In Private Bank & Trust Co. v Progressive Cas. Ins. Co., NO. 04-2515, 2005 WL 1274275 (7th Cir. May 27, 2005), the Seventh Circuit Court of Appeals ruled that fraudulent bank withdrawals made via telephone were not covered under a financial institution bond.

 

Robert A. Manola used fake documents to open a corporate account and deposited stolen checks at Private Bank. A few days later, he withdrew over $400,000 from the account by phone. Manola returned to the bank a few weeks later to withdraw the balance of the money in the account and was arrested. The bank, however, was unable to recover the funds he had transferred from his account via telephone.

 

The bank filed a claim with Progressive under a Financial Institution Bond Standard Form No. 24 that contained a provision for on-premises fraud coverage.

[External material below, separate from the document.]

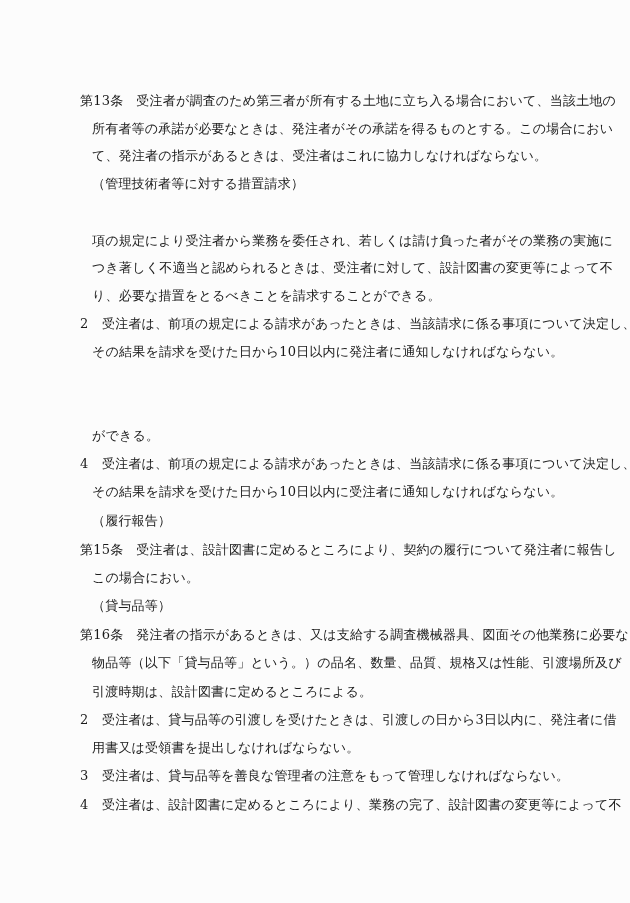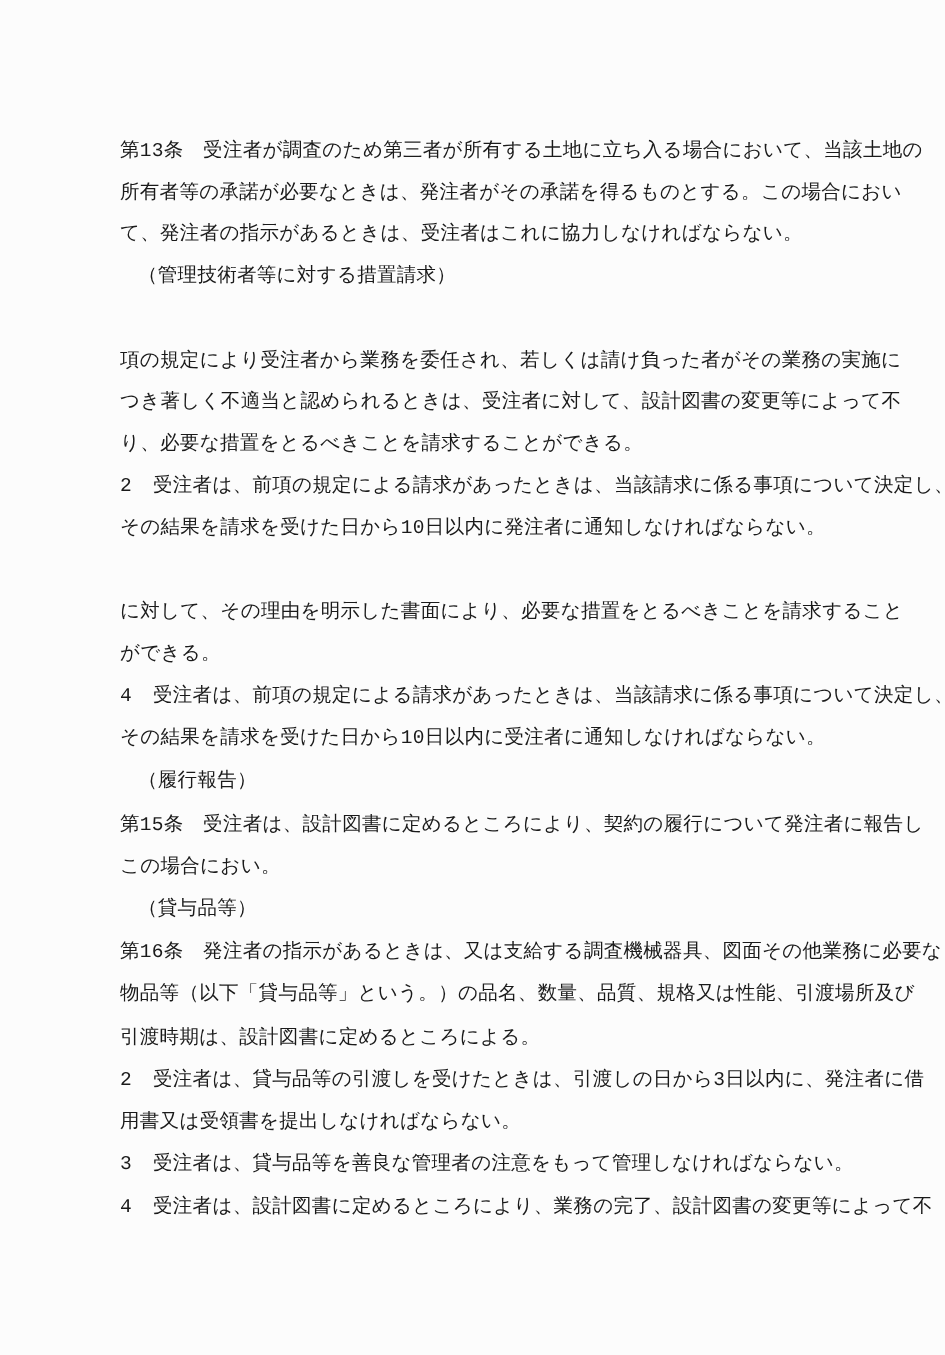"第13条" .page { font-family: Liberation Mono, monospace -> none }
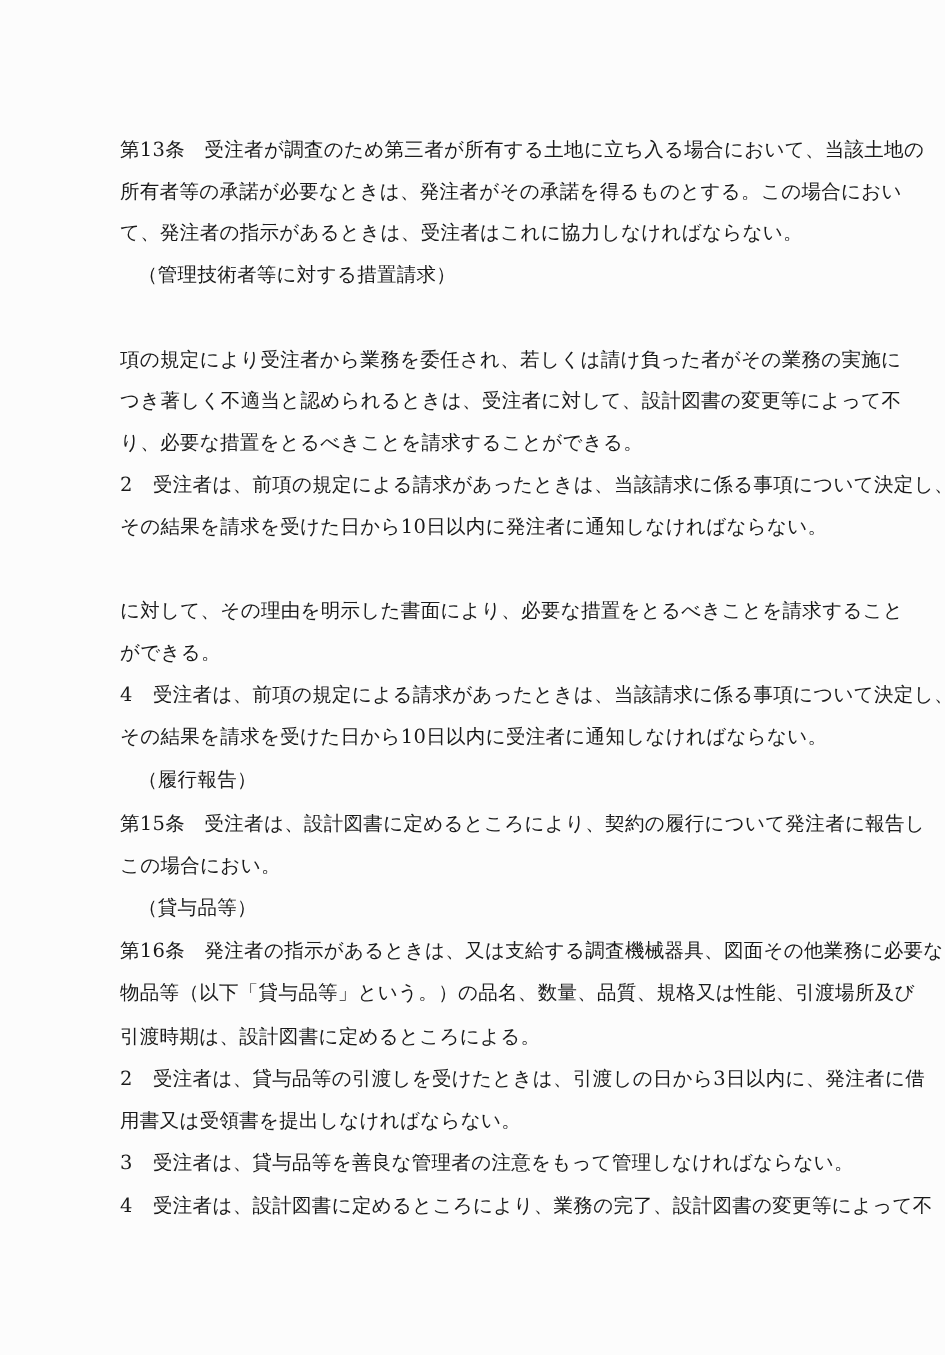"所有者等の承諾が必要なときは、発注者がその承諾を得るものとする。この場合におい" .line.indent { left: 80px -> 92px }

Progressive denied the claim, and both parties filed cross-motions for summary judgment.

 

The court summarized the main issue of the case as follows: “The precise question here is whether the 'on premises' fraud coverage in a standard financial institution bond covers a loss that results from an off-premises fraudulent withdrawal that is preceded by fraudulent acts committed on the insured bank's premises.”

 

Private Bank argued that its loss resulted directly from Manola's false pretenses while he was “present on the premises.” The fraudulent deposit, the bank contended, was the direct cause of loss, not the withdrawal made by phone.

 

The court, though, said, “We concluded [in a previous decision] that absent a policy irrevocably committing the bank to allowing withdrawals at the moment of deposit, a loss occurs for purposes of the 'on premises' fraud coverage in a financial institution bond only when the person who withdraws the money is physically present on the bank's premises at the time of the withdrawal.”

 

Private Bank asked the court to look at the loss as a single fraudulent scheme and to adopt an interpretation where losses would be covered under the on-premises provision “if the 'principal' fraudulent acts or 'most' of the fraudulent scheme occurs on the bank's premises.”

 

The court refused to interpret the bond's language in such a manner. Manola was not on the bank's premises when he made the telephone withdrawal of funds, and thus, the on-premises provision did not apply to the loss.